EGU2020-16894
https://doi.org/10.5194/egusphere-egu2020-16894
EGU General Assembly 2020
© Author(s) 2020. This work is distributed under
the Creative Commons Attribution 4.0 License.

Siderite Oxidation in the Presence of Organic Ligands

Katherine Rothwell and Ruben Kretzschmar
Katherine Rothwell and Ruben Kretzschmar
  • Soil Chemistry Group, Institute of Biogeochemistry and Pollutant Dynamics, CHN, ETH Zurich, 8092 Zurich, Switzerland

The biogeochemical cycle of iron is fundamentally important in natural systems and facilitates processes ranging from the carbon cycle to the immobilisation of potentially toxic elements. In the absence of oxygen, iron is the most abundant terminal electron acceptor for microbial respiration, which produces both Fe(II) and oxidised organic matter. Thus, in low-sulfur reducing environments it is likely that conditions favouring the precipitation of the ferrous carbonate mineral siderite are abundant. Previous research has suggested that the oxidation of siderite in the presence of arsenic produced a combination of goethite and siderite that had a sorption capacity for arsenic that was an order of magnitude higher than either siderite or synthetic goethite alone1. Furthermore, the oxidation of siderite may produce reactive oxygen species, such as hydroxyl radicals, that are capable of oxidising recalcitrant contaminants and may influence CO2 release in soils2,3. However, despite the clear environmental importance, little is currently known about the oxidative transformation of siderite under environmentally relevant conditions.

Here, we used a series of batch experiments (2 g L-1 mineral suspension, pH 7.5) to characterise siderite oxidation kinetics under oxic conditions, in the presence and absence of the organic ligands citrate, EDTA, tiron, and salicylate (10 mM).

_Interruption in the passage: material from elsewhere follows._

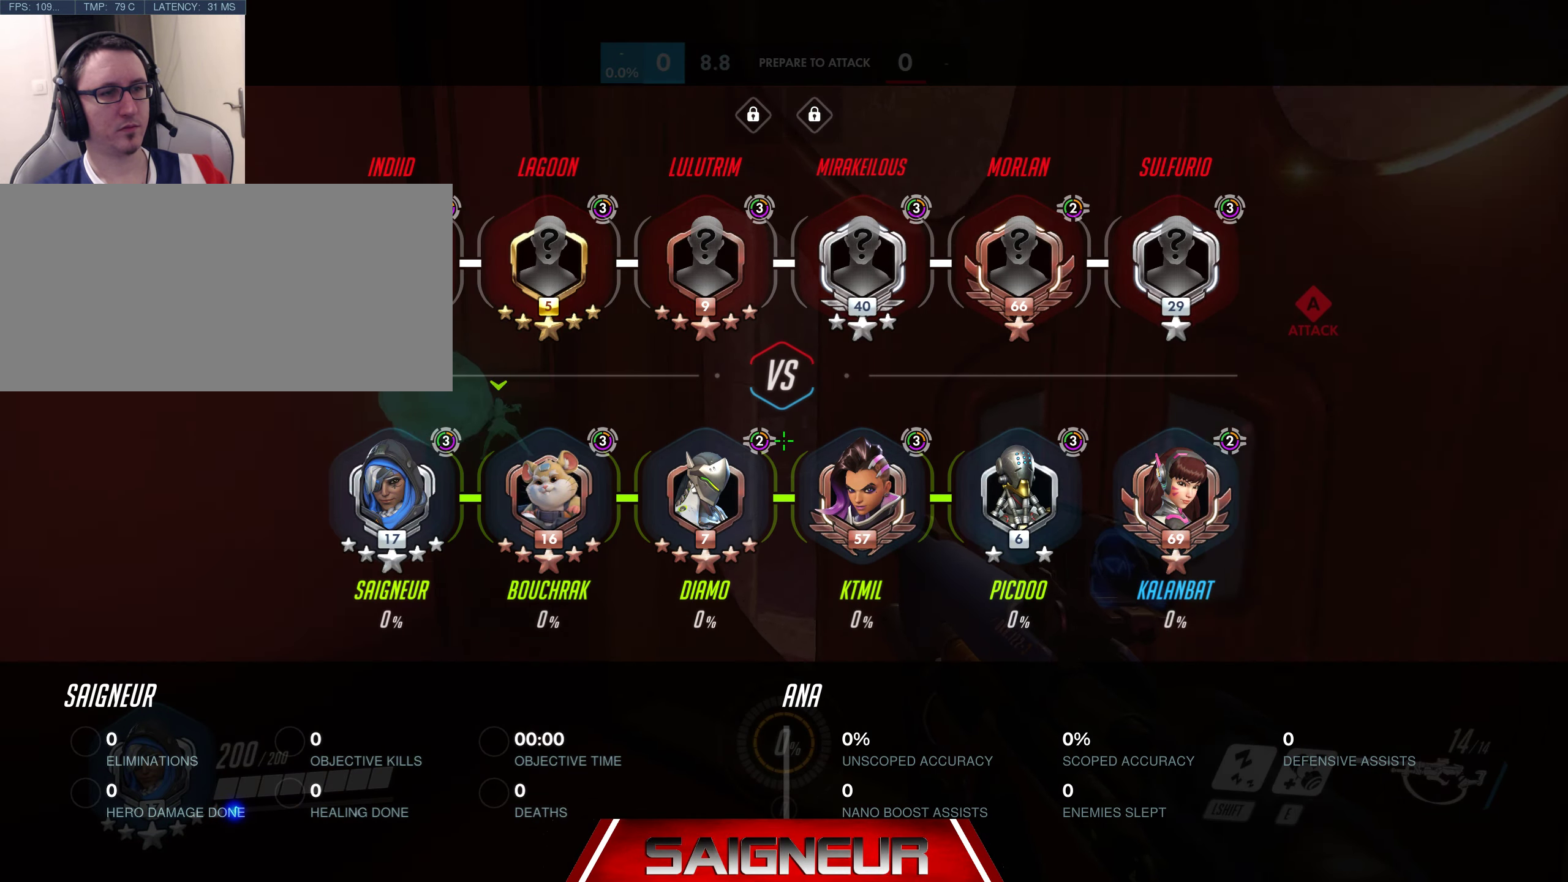
{"keys": ["s", "tab"], "mouse": [], "events": [[183, "w", "up"], [333, "s", "down"]]}
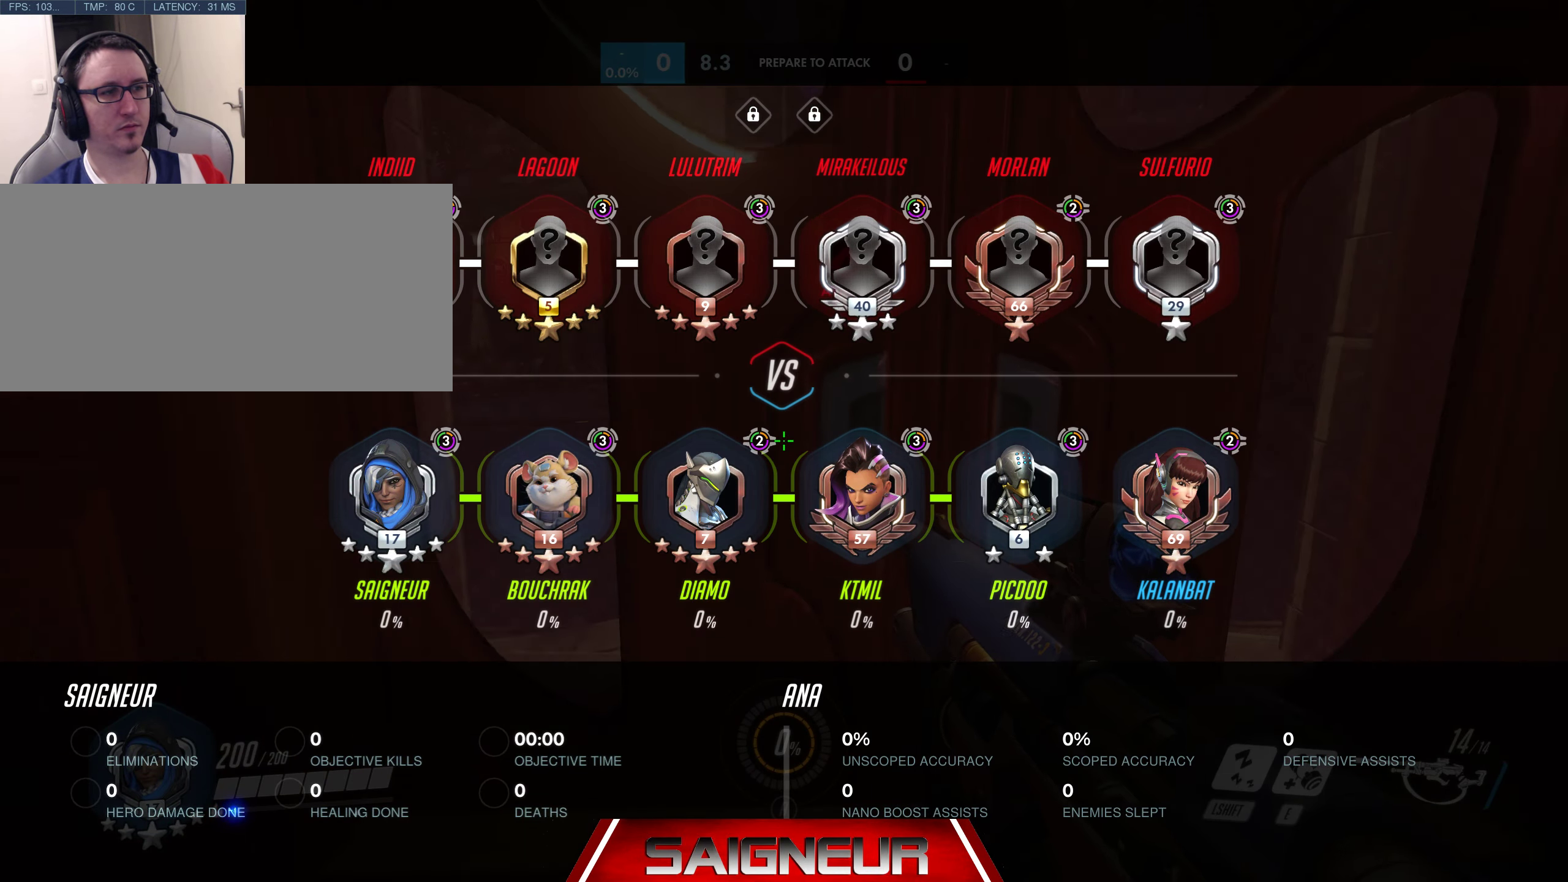
{"keys": ["tab", "w"], "mouse": [], "events": [[300, "s", "up"], [483, "w", "down"]]}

We selected these ligands to be representative of small organic acids that are likely ubiquitous in environments where siderite forms and to contain a range of interesting functional groups, namely carboxylates, catechols and thiols. Alongside batch experiments, we used a combination of Raman microspectroscopy and X-ray diffraction for mineral characterisation.

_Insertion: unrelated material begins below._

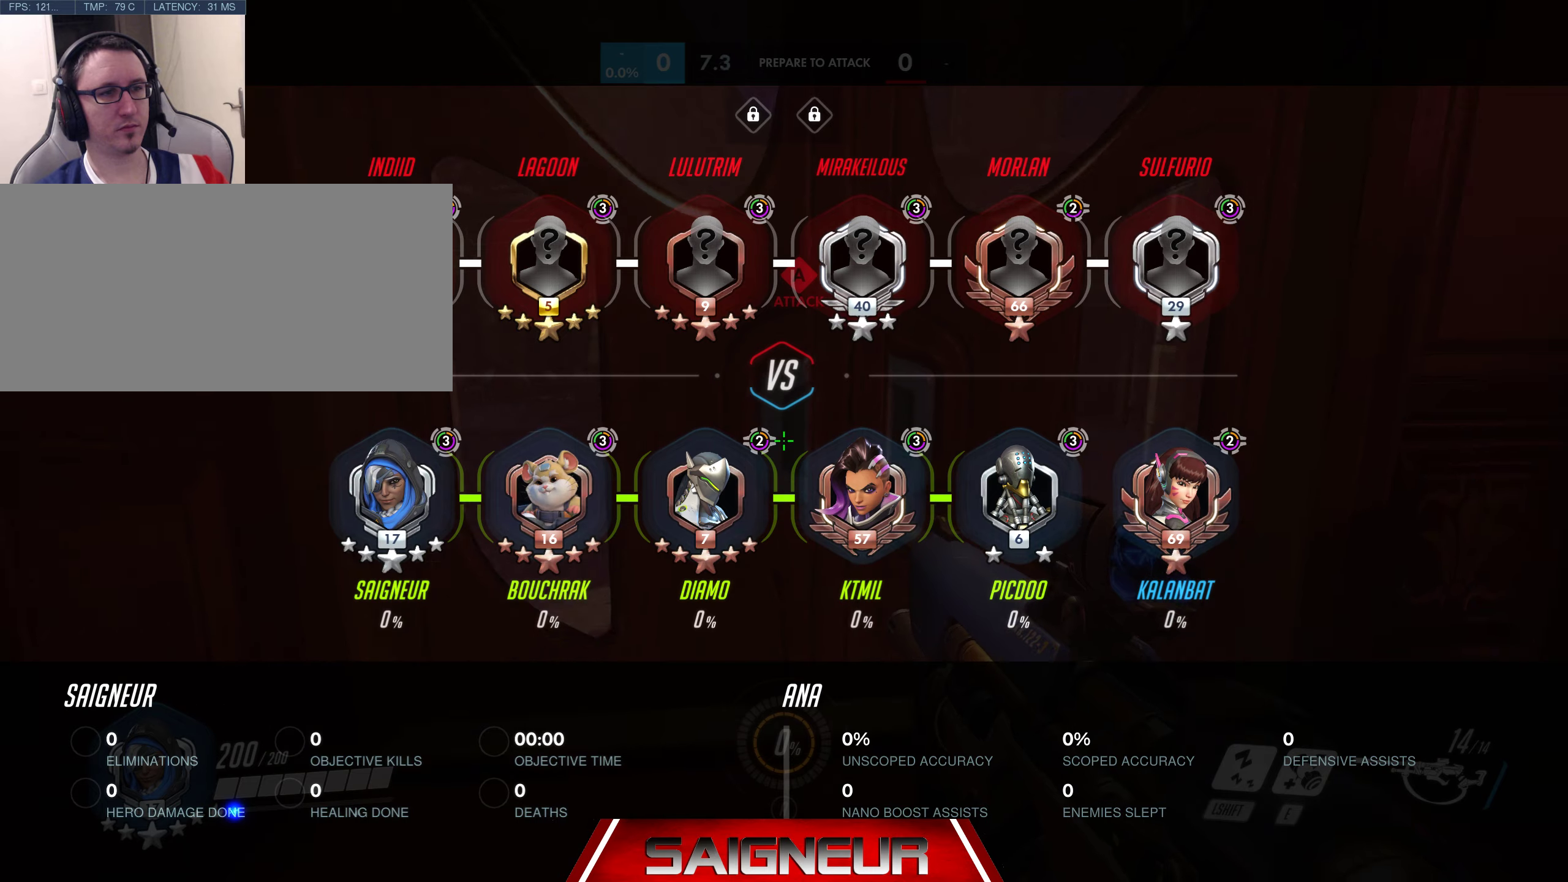
{"keys": ["d", "tab", "w"], "mouse": [], "events": [[200, "s", "up"], [350, "w", "down"], [383, "d", "down"]]}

Our results show that synthetic siderite oxidises extremely quickly and undergoes a complete transformation to poorly crystalline goethite in less than 6 hours. However, in the presence of an organic ligand, up to 50 % of structural Fe(II) remains after 300 hours, which we propose is due to surface passivation of the mineral by the organic ligand. We found that the rate and products of oxidation are dependent on the ligand structure. For the carboxylate ligands citrate and EDTA we found that siderite remained the dominant phase whereas ferrihydrite and lepidocrocite/magnetite predominated in the presence of tiron and salicylate respectively.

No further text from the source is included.